Quoted passage
==============================
# Rola Bola ans slingshot!



## Volp (Aug 25, 2014)

Balance board and slingshot??

Why not! 

Take care everybody!!

Volp


----------



## Volp (Aug 25, 2014)

"and" slingshot not "ANS"!! hahahaha


----------



## quarterinmynose (Jan 21, 2012)

Heck yeah. That was awesome.


----------



## E.G. (Mar 27, 2014)

You have some amazing skills! :bowdown:

Awesome shooting and balance Volp


----------



## Volp (Aug 25, 2014)

E.G. said:


> You have some amazing skills! :bowdown:
> 
> Awesome shooting and balance Volp


Thanks a lot!! 



quarterinmynose said:


> Heck yeah. That was awesome.


ooo Yeah! thanks bud!


----------



## Slingshot Silas (Apr 4, 2013)

Mr. Volp,

You are a lunatic! :screwy: I cannot do *that well* standing on terra-firma! :banghead:

Please excuse me while I go throw-up some more! uke:

Sincerely sick to my stomach,

SSS,

uke: uke: uke: :woot: uke: uke: uke:

Dammit Man!


----------



## Ifab25 (Jun 5, 2013)

Volp,

Just when you seemed to have raised the bar to new heights, you push it again!! Those indo type boards are hard/challenging as heck--I have one and stink on it! Juggling, balance, incredible marksmanship, cross fit type skills, tossing slings, making cool videos----what do you not do well??!!!!
==============================
Data provided
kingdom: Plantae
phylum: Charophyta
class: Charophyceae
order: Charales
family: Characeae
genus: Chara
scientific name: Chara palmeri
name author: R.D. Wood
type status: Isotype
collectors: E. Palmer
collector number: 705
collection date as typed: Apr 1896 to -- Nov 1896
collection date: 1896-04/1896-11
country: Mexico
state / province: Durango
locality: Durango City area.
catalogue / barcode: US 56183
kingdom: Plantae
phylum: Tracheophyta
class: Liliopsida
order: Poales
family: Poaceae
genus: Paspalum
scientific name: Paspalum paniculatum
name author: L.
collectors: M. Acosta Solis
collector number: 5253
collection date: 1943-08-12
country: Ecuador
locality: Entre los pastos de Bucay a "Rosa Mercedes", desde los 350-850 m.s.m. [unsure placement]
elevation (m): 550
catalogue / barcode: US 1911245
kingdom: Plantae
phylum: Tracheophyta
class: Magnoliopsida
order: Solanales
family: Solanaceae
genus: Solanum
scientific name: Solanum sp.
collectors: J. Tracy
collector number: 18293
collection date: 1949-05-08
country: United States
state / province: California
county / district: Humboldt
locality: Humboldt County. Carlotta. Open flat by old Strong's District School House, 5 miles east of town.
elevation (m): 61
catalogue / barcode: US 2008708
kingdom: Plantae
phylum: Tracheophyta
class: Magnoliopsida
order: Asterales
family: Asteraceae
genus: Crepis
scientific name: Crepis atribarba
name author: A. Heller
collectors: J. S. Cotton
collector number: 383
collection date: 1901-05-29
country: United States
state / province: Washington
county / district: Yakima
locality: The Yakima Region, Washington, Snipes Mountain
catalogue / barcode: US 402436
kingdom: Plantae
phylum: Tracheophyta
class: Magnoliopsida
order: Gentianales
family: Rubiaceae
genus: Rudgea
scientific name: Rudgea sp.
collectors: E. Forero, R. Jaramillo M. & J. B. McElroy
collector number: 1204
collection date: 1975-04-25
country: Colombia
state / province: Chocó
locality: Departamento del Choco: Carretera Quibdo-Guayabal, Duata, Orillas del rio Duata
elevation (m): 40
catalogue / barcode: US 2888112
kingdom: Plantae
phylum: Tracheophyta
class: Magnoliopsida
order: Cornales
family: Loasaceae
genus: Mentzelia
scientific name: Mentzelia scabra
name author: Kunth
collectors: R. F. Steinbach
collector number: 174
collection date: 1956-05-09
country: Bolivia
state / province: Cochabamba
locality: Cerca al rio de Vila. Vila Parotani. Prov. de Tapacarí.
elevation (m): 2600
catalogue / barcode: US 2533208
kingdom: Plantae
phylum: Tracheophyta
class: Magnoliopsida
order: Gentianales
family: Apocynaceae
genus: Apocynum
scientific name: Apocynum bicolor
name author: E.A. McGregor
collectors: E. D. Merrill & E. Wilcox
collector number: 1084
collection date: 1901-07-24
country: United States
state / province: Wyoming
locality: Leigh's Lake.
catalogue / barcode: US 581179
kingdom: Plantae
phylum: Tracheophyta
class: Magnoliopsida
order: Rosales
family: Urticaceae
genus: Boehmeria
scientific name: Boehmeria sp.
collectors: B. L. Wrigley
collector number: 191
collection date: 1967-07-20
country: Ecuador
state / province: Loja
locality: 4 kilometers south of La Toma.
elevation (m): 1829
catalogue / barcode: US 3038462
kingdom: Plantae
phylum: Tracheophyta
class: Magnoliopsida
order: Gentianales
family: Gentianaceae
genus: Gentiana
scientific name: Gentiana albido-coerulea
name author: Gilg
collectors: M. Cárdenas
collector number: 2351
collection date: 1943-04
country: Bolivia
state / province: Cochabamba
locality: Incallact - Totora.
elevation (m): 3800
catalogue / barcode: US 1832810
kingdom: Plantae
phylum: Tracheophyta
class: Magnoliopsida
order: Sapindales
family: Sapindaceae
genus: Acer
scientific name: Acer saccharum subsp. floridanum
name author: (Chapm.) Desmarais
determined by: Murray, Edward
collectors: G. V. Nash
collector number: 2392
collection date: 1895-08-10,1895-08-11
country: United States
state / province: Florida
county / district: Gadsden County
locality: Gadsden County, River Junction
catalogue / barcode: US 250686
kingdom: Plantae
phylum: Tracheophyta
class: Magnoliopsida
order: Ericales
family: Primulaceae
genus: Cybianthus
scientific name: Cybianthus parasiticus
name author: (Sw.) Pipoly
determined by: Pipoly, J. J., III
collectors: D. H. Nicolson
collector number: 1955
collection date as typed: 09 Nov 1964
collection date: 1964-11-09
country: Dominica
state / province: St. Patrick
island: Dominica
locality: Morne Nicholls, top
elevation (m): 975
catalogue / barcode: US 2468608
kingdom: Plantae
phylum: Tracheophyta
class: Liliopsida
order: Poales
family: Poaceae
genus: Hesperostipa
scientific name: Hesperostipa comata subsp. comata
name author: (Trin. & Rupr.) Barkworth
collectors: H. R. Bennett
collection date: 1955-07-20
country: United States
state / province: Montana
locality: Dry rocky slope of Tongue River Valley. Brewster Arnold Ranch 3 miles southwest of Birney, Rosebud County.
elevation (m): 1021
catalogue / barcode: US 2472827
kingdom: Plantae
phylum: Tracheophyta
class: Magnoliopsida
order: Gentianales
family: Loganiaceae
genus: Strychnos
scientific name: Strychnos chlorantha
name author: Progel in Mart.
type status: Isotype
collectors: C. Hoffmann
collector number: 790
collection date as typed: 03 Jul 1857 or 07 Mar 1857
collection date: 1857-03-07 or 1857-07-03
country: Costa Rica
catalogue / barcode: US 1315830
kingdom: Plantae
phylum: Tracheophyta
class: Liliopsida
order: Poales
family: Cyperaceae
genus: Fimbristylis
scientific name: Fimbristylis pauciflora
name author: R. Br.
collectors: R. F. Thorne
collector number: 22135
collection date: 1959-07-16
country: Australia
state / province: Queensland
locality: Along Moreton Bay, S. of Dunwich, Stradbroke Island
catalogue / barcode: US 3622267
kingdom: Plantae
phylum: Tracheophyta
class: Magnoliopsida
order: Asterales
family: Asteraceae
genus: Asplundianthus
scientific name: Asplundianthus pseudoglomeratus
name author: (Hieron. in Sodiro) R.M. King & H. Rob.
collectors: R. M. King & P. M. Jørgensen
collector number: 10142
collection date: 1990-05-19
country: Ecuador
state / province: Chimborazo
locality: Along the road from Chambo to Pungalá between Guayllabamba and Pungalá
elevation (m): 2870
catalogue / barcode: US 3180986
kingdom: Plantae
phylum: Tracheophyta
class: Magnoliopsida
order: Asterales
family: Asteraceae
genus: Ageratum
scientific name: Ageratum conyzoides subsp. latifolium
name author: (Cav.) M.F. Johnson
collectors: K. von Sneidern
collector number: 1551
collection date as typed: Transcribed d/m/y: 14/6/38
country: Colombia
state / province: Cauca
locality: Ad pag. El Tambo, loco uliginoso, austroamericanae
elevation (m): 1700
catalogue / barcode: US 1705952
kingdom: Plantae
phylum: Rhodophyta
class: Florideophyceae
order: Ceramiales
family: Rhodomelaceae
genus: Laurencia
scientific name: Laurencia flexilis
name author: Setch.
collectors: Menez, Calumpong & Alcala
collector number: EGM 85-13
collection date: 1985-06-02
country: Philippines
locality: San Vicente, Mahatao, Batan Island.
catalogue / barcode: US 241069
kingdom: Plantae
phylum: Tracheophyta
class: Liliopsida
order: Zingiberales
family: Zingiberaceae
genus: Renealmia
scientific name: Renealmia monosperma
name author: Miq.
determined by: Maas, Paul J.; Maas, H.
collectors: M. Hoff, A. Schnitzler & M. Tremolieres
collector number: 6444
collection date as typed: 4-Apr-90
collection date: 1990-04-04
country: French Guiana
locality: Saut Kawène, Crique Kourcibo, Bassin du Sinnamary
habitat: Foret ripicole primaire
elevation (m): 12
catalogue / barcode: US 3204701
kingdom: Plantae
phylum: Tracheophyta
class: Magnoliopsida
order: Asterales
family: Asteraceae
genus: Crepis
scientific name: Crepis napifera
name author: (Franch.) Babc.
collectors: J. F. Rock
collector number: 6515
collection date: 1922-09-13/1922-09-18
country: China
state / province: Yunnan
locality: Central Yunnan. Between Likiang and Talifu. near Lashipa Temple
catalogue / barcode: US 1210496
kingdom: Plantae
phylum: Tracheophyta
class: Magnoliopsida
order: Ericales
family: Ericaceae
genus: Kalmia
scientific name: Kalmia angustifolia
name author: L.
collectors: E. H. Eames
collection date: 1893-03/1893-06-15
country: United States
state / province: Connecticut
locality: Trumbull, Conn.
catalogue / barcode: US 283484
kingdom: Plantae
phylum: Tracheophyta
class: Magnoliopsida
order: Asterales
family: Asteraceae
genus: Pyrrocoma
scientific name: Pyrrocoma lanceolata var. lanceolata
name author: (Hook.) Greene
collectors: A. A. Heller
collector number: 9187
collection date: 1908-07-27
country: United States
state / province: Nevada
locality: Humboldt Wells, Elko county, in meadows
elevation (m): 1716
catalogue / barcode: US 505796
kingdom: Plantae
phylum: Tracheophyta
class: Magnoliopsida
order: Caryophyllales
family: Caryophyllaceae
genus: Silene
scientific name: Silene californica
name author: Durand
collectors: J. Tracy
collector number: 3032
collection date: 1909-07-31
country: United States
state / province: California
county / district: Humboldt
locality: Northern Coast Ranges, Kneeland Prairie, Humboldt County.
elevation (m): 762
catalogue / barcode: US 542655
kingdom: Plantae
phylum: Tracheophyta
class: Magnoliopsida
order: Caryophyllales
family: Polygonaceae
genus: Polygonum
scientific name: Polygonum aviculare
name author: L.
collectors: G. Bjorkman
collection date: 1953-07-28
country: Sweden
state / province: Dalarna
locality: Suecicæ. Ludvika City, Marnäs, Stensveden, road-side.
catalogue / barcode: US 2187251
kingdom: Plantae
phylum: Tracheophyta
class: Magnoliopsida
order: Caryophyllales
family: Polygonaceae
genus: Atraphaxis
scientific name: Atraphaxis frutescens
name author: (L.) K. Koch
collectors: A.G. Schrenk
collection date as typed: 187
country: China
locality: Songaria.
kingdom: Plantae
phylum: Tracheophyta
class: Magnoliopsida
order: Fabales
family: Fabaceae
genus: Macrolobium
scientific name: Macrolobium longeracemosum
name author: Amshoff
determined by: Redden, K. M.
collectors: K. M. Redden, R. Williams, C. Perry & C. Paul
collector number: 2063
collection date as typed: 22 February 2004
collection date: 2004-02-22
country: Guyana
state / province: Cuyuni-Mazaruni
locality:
==============================
Complete the following
[a] Output everything in the balance-board slingshot thread from "Dammit Man!" down to "not do well??!!!!".
[b] Pick up the balance-board slingshot thread after its last sentence and continue it.

Answers for the exercise
[a]
Dammit Man!


----------



## Ifab25 (Jun 5, 2013)

Volp,

Just when you seemed to have raised the bar to new heights, you push it again!! Those indo type boards are hard/challenging as heck--I have one and stink on it! Juggling, balance, incredible marksmanship, cross fit type skills, tossing slings, making cool videos----what do you not do well??!!!!

[b]
Love the music once again---what is that??


----------



## Tentacle Toast (Jan 17, 2013)

Ha! Nice slingin' & dancin' there, Volp! Good show!


----------



## Volp (Aug 25, 2014)

Slingshot Silas said:


> Mr. Volp,
> 
> You are a lunatic! :screwy: I cannot do *that well* standing on terra-firma! :banghead:
> 
> ...


Slingshot Silas, you made me laugh a lot!!! and thanks for "lunatic" is one of the best compliment I ever received

Thanks man!


----------



## Volp (Aug 25, 2014)

Ifab25 said:


> Volp,
> 
> Just when you seemed to have raised the bar to new heights, you push it again!! Those indo type boards are hard/challenging as heck--I have one and stink on it! Juggling, balance, incredible marksmanship, cross fit type skills, tossing slings, making cool videos----what do you not do well??!!!!
> 
> Love the music once again---what is that??


Hi my friend! The music is a jingle that came with my computer call "Gelato"  I love that music too!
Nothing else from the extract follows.